A witness has told a jury how, after stopping to pump up a tyre on his car, he saw a murder suspect open fire on a man in the bushes.

Causwell Robinson said he saw the smoke come off the gun as Wolda Gardner shot the man, and claimed he heard the victim screaming after the shooting.

Mr Gardner, and his co-accused, Patrick Stamp, are accused of murdering Malcolm Augustus on the St George’s Golf Course on Christmas Day 2012.

Yesterday, Mr Robinson told the Supreme Court that he had noticed two men near a bamboo bush in the vicinity of the golf course when he stopped to tend to his car tyre.

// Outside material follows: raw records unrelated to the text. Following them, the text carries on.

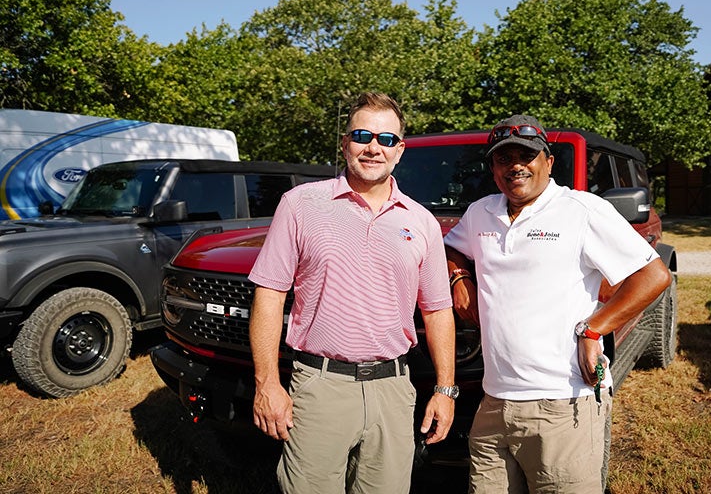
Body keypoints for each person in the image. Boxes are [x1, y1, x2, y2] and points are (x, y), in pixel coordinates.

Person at [444, 114, 671, 493]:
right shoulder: (480, 212)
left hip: (563, 404)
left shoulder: (581, 210)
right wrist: (458, 275)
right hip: (493, 402)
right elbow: (450, 248)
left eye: (526, 156)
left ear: (548, 162)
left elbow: (653, 276)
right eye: (504, 158)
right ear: (494, 168)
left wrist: (594, 328)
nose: (515, 165)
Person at [247, 92, 457, 493]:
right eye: (362, 135)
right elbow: (270, 295)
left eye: (387, 139)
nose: (374, 147)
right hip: (320, 386)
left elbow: (437, 310)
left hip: (393, 390)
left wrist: (445, 390)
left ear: (400, 151)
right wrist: (267, 384)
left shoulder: (422, 222)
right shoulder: (300, 204)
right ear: (345, 143)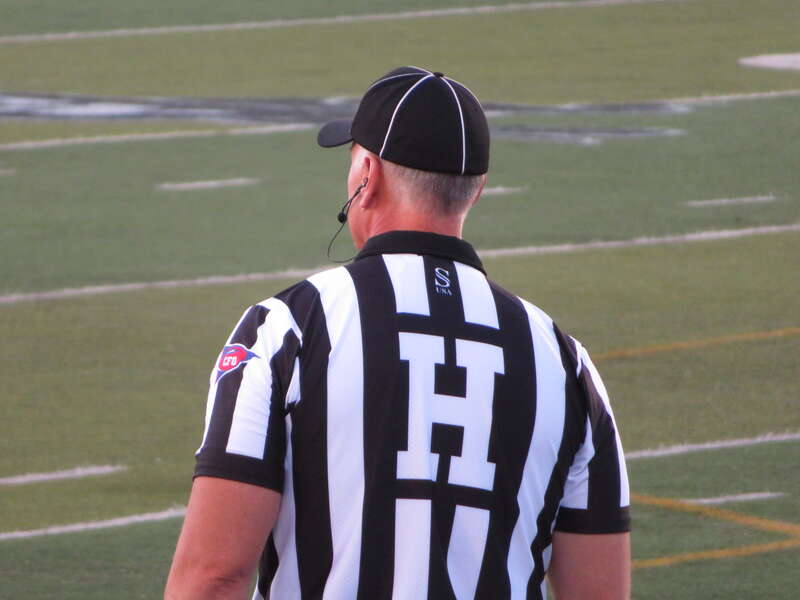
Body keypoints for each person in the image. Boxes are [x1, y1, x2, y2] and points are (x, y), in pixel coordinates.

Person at [165, 66, 631, 600]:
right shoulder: (564, 361)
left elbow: (213, 574)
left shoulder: (287, 329)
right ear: (476, 191)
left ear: (368, 173)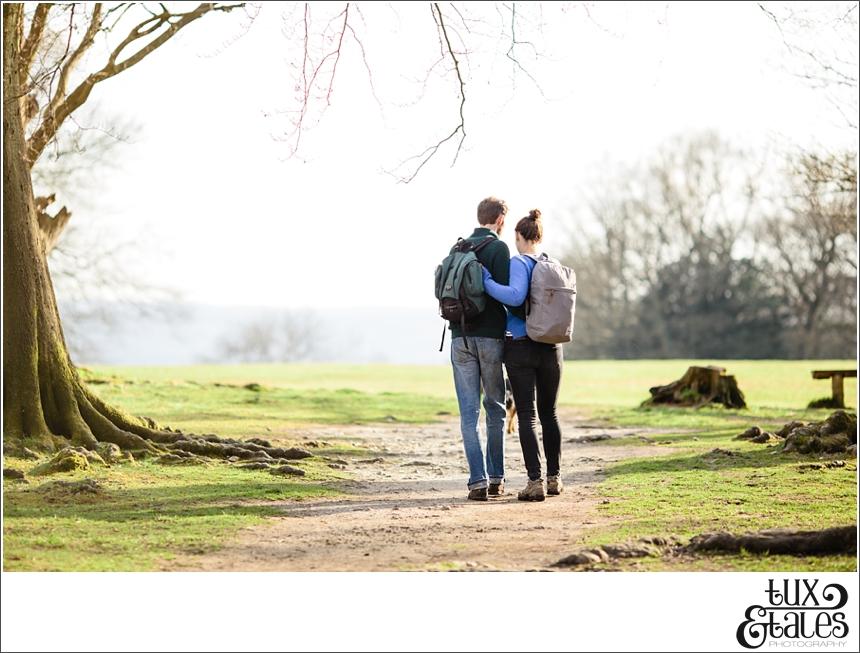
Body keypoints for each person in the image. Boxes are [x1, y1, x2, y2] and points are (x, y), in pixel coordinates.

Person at [482, 209, 564, 502]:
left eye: (516, 239)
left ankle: (535, 482)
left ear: (520, 237)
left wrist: (487, 282)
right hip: (552, 346)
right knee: (549, 413)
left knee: (526, 415)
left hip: (521, 344)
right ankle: (555, 478)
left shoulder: (520, 262)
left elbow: (515, 297)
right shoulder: (552, 263)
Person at [449, 197, 511, 501]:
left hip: (458, 337)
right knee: (495, 410)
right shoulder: (498, 248)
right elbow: (506, 295)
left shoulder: (457, 248)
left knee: (468, 414)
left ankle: (476, 481)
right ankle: (496, 479)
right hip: (490, 338)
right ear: (499, 219)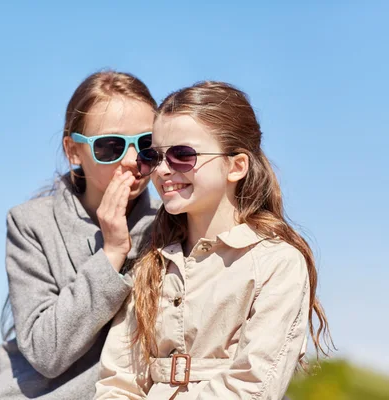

“I pulled off to the side near the old Club Med,” he said. “I heard a voice shout, ‘I need a light’. I didn’t know what they were looking for, then one guy shouted, ‘See him here’. And they started scuffling in the bush.”

Mr Robinson told the court he recognised the two men standing by the bush as Mr Gardner and a man he called PJ, whom he also knew as Patrick.

“PJ was scuffling and he pushed the other guy off him in the bush, then Wolda shot him,” Mr Robinson said. “When he shot the gun, I heard the shot and saw smoke. And after the gun went off, I heard a person screaming. I saw Wolda put up his hand and he pulled the trigger and shot him.

“I was shocked and that is when I started reversing [the car].”

Mr Robinson told the jury that he then gave Mr Gardner and “PJ” a lift from the scene and dropped them at a nearby beach.

The court heard that Mr Robinson had initially been arrested in connection with the murder of Mr Augustus as a suspect.

He had also been quizzed repeatedly by investigating detectives in the days after the shooting, but had not been charged.

Under cross-examination from Mr Gardner’s lawyer, Richard Horseman, Mr Robinson admitted that he had lied to police initially, saying that he had not been at the golf course at the time of the shooting and that he had not heard a shot being fired.

But he told the court he changed his story later because he had to tell the truth.

“I was scared, like, you know what I mean?” he said.

“I was not involved in anything, so I thought I must tell the truth.”

Mr Gardner, 35, and Mr Stamp, 30, both deny murdering Mr Augustus. The trial continues.